Beberapa waktu silam, kampus saya menggelar kuliah umum bertajuk "Kenapa Kita Harus Bermadzhab?". Didapuk sebagai pembicara ialah Ust. Isnan Anshory dari Rumah Fiqih Indonesia. Sebetulnya ini adalah materi dasar pada semester-semester awal. Namun, selalu saja ada cakrawala baru ketika menyimak ilmu dari guru yang berbeda.
Salah satunya mengenai posisi madzhab dalam Islam. Bagian ini penting, sebab apabila kita salah memosisikan madzhab, kita akan salah mengartikan "perbedaan". Selain itu, bisa-bisa kita malah mengetatkan yang longgar dan melonggarkan yang harusnya ketat.
.
Untuk sesuatu yang telah disepakati, tidak ada perbedaan, berarti tidak madzhab. Misalnya, hukum shalat lima waktu itu wajib. Di sini semua orang sepakat. Tidak ada perbedaan, sama dengan tidak ada madzhab.
Pertanyaannya, apakah kita boleh berbeda dalam semua hal? Di mana kita seharusnya sepakat, dan di mana kita boleh berbeda?
.
Sebelum lanjut bicara madzhab, kita mesti tahu sumber masalah yang kerap menjadi sumber perbedaan.
Pertama, dari agama Islam itu sendiri. Masalah agama terbagi dua, yaitu:
1. Perkara ushul/pokok/akidah. Biasanya mengenai konsep ketuhanan, kenabian, asal-usul manusia, dan sebagainya.
2. Perkara furu/cabang/fikih. Biasanya mengenai praktis kehidupan sehari-hari, seperti ibadah, muamalah, dan sejenisnya.

### Yang Dibutuhkan:
Salin persis bagian teks tentang madzhab di atas, mulai dari "Sebelum lanjut bicara" terus sampai "muamalah, dan sejenisnya.".

### Data yang Diberikan:
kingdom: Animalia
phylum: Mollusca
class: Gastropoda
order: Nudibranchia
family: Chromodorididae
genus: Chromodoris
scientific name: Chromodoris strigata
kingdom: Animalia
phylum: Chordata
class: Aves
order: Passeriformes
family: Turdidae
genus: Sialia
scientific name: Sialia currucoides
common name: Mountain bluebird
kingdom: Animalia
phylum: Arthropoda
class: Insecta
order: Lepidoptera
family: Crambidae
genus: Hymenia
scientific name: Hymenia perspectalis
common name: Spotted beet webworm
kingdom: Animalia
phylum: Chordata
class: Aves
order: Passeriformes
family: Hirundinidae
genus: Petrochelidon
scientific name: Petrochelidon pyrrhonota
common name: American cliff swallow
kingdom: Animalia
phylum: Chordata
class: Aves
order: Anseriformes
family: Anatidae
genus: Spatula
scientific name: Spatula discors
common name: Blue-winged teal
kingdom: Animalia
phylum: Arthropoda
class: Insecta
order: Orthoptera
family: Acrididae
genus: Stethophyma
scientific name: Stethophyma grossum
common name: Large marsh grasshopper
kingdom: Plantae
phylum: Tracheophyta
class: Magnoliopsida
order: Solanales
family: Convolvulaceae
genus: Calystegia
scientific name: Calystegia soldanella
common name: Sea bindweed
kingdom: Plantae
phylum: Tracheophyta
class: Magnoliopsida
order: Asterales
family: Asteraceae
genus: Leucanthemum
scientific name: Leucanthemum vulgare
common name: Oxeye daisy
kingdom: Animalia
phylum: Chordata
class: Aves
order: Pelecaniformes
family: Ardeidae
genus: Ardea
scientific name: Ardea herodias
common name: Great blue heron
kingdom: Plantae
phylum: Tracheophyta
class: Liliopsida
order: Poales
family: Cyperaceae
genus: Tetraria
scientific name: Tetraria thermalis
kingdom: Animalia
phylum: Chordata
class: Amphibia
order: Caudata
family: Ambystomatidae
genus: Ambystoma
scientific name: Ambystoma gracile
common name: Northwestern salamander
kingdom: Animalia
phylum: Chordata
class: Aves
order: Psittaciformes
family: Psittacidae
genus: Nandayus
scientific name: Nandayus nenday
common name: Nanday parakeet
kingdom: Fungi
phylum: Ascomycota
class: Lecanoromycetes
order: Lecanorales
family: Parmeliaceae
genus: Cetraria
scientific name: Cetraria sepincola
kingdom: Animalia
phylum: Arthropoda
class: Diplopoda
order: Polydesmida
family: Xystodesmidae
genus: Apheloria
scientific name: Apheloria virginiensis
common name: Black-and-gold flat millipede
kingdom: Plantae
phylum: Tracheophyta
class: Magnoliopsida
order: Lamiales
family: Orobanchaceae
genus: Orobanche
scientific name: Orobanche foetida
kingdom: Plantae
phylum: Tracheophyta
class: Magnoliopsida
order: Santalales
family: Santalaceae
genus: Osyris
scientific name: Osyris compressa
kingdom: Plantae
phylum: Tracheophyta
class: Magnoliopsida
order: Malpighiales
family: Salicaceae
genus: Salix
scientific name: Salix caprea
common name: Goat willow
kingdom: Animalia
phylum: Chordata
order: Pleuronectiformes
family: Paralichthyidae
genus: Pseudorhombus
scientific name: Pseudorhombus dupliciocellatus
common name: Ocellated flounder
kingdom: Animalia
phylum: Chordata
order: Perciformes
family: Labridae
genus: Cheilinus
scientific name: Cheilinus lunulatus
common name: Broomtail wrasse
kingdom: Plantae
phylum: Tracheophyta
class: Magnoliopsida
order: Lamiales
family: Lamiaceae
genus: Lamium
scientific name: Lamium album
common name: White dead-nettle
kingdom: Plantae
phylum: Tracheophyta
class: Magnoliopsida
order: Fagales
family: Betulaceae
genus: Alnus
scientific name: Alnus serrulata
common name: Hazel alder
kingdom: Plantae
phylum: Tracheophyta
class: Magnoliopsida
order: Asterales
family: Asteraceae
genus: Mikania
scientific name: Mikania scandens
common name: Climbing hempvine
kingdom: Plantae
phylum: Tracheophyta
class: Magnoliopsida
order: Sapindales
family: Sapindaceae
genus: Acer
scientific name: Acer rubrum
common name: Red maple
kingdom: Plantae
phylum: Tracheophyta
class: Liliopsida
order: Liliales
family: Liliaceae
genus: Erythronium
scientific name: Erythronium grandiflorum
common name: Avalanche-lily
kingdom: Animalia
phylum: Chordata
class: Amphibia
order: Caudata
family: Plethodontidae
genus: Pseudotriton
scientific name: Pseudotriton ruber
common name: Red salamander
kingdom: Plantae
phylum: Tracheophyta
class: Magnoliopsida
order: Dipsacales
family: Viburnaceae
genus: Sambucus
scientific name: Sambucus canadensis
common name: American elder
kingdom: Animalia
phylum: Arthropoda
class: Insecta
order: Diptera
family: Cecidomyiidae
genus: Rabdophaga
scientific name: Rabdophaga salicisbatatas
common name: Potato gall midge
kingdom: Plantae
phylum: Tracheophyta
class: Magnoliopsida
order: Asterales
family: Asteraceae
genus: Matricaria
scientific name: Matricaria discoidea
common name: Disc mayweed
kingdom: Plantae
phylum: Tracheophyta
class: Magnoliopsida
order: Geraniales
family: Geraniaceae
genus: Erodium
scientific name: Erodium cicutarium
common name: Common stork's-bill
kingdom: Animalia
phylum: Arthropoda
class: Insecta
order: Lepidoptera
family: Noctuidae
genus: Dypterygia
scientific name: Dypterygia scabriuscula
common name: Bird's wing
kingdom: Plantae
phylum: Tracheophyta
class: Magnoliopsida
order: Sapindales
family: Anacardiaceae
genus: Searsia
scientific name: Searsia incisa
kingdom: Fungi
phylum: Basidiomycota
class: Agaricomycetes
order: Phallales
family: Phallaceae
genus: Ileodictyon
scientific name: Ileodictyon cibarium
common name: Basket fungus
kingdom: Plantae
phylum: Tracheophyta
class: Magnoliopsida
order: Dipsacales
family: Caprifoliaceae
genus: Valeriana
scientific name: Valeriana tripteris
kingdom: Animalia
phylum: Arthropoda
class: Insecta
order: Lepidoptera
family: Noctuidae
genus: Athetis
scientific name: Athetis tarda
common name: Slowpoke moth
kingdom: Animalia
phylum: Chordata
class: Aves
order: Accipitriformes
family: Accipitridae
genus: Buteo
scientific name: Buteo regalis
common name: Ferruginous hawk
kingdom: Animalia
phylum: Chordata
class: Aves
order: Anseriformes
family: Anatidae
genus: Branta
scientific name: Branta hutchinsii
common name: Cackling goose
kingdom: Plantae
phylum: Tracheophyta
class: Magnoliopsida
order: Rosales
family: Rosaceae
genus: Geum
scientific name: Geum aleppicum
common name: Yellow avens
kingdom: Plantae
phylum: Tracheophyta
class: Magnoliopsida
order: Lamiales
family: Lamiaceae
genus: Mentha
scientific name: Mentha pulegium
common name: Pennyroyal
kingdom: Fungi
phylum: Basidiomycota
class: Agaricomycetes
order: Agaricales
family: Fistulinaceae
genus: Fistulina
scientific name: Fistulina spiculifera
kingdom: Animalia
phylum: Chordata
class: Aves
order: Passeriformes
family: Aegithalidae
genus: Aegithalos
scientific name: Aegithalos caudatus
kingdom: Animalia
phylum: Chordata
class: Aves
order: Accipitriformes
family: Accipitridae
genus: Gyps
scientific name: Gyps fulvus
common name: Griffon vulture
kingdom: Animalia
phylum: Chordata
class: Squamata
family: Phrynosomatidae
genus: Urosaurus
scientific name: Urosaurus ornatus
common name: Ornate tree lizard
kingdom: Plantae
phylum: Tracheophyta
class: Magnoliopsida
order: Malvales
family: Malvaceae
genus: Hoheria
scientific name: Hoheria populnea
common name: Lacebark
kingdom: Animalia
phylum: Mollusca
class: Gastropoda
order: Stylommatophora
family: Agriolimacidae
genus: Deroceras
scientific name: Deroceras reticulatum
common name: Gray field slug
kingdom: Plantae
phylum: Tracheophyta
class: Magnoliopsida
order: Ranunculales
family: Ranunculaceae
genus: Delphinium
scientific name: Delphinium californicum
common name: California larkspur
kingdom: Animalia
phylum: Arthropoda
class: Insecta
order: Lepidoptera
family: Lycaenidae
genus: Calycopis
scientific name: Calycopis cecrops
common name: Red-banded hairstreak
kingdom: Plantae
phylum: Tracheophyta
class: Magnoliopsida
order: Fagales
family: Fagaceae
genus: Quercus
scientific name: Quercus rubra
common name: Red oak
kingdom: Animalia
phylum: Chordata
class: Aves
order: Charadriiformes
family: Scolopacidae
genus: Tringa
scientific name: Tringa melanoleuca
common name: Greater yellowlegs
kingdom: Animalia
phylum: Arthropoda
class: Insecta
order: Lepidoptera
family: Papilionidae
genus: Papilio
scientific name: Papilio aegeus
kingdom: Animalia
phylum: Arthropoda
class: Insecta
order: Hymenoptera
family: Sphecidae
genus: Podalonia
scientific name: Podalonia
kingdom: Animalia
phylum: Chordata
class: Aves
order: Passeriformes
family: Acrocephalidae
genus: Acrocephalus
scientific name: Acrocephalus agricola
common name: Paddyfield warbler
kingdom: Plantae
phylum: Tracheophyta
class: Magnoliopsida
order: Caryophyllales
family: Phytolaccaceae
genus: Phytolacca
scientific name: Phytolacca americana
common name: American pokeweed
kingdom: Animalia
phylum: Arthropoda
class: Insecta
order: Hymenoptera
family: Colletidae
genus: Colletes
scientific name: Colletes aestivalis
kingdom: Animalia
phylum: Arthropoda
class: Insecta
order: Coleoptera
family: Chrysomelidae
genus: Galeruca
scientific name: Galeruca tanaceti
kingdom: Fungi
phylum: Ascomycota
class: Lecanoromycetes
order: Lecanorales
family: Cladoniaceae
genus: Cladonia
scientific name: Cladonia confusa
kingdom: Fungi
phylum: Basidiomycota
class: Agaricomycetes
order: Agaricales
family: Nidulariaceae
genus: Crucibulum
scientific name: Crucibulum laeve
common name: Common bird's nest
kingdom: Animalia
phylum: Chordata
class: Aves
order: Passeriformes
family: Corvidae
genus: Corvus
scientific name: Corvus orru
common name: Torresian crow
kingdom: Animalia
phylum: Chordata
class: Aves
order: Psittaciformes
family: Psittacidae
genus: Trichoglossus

### Jawaban Latihan:
Sebelum lanjut bicara madzhab, kita mesti tahu sumber masalah yang kerap menjadi sumber perbedaan.
Pertama, dari agama Islam itu sendiri. Masalah agama terbagi dua, yaitu:
1. Perkara ushul/pokok/akidah. Biasanya mengenai konsep ketuhanan, kenabian, asal-usul manusia, dan sebagainya.
2. Perkara furu/cabang/fikih. Biasanya mengenai praktis kehidupan sehari-hari, seperti ibadah, muamalah, dan sejenisnya.